Rockwell next contends that the district court improperly admonished Mark Arvin to testify truthfully, which had a chilling effect on his testimony and deprived Rockwell of a fair trial. During direct examination, Arvin expressed poor recollection of events involving himself, Rockwell, and Wilt. This prompted the district court, during a break outside the presence of the jury, to urge Arvin “to tell the truth,” be “up front,” and state when he could not remember. (J.A. at 235.) We find the district court’s comments simply fulfilled its obligation to control the interrogation of witnesses and presentation of evidence so as to promote the ascertainment of truth and that the comments were neither improper nor prejudicial. See Fed.R.Evid. 611(a), 614(b); Milanovich v. United States, 275 F.2d 716, 721 (4th Cir.1960), aff'd in part and rev'd in part on other grounds, 365 U.S. 551, 81 S.Ct. 728, 5 L.Ed.2d 773 (1961).

Next, Rockwell contends that the district court committed prejudicial error by not taking judicial notice of the fact that Trooper J.L. Hudson was unavailable because she planned to invoke her Fifth Amendment right against self-incrimination if called to testify. * The district court permitted Rockwell to introduce Trooper Hudson’s statement as an unavailable witness, but it declined to advise the jury the reason for her unavailability was her invocation of her Fifth Amendment right. Because the balancing required by Federal Rule of Evidence 403 indicates that the potential prejudice substantially outweighs the probative value of the evidence, we hold that the district court did not abuse its discretion in excluding the evidence. See Fed.R.Evid. 201 403, United States v. Hassan El, 5 F.3d 726, 731 (4th Cir.1993).

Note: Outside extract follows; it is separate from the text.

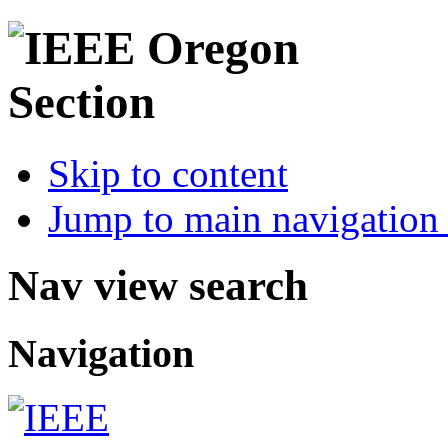
Skip to content
Jump to main navigation 
Nav view search
Navigation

Finally, we conclude that the district court did not abuse its discretion in excluding from evidence as irrelevant portions of an FBI report of a chemist, Todd McDaniel. The excluded evidence consisted primarily of statements by McDaniel detailing misconduct that took place during work hours in the West Virginia Crime Laboratory. As the district court concluded, any probative value of the excluded evidence was outweighed by its prejudicial impact.

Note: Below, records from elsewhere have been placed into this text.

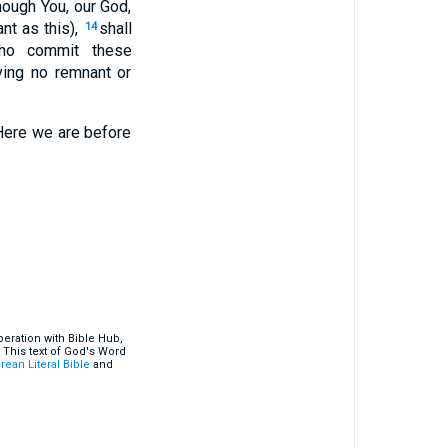
hough You, our God,
t as this),
shall
14
ho commit these
ing no remnant or
 Here we are before
eration with Bible Hub,
 This text of God's Word
rean Literal Bible
and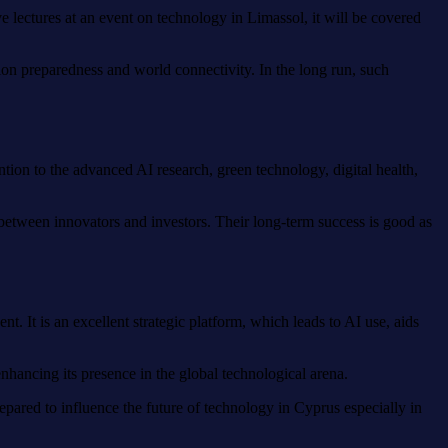
ve lectures at an event on technology in Limassol, it will be covered
ation preparedness and world connectivity. In the long run, such
ntion to the advanced AI research, green technology, digital health,
s between innovators and investors. Their long-term success is good as
 It is an excellent strategic platform, which leads to AI use, aids
enhancing its presence in the global technological arena.
epared to influence the future of technology in Cyprus especially in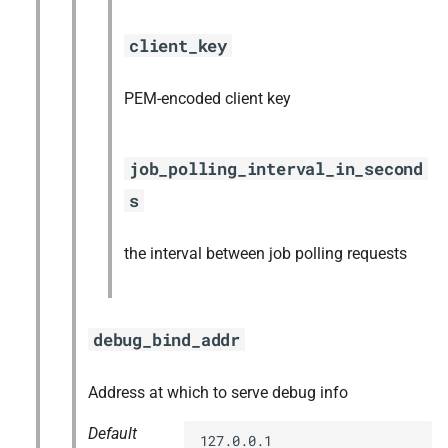
client_key
PEM-encoded client key
job_polling_interval_in_second
s
the interval between job polling requests
debug_bind_addr
Address at which to serve debug info
Default
127.0.0.1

We have reviewed the record and the district court’s opinion and find no reversible error. Accordingly, we affirm Rockwell’s convictions and sentence. We dispense with oral argument because the facts and legal contentions are adequately presented in the materials before the court and argument would not aid the decisional process.

AFFIRMED.

*

Because the West Virginia State Police Laboratory was temporarily closed following an investigation by the FBI for inconsistencies in reporting and drug analyses, the Government had the controlled substances at issue retested by another laboratory. Trooper Hudson was the forensic chemist who originally analyzed the drugs in question at the West Virginia State Police Laboratory.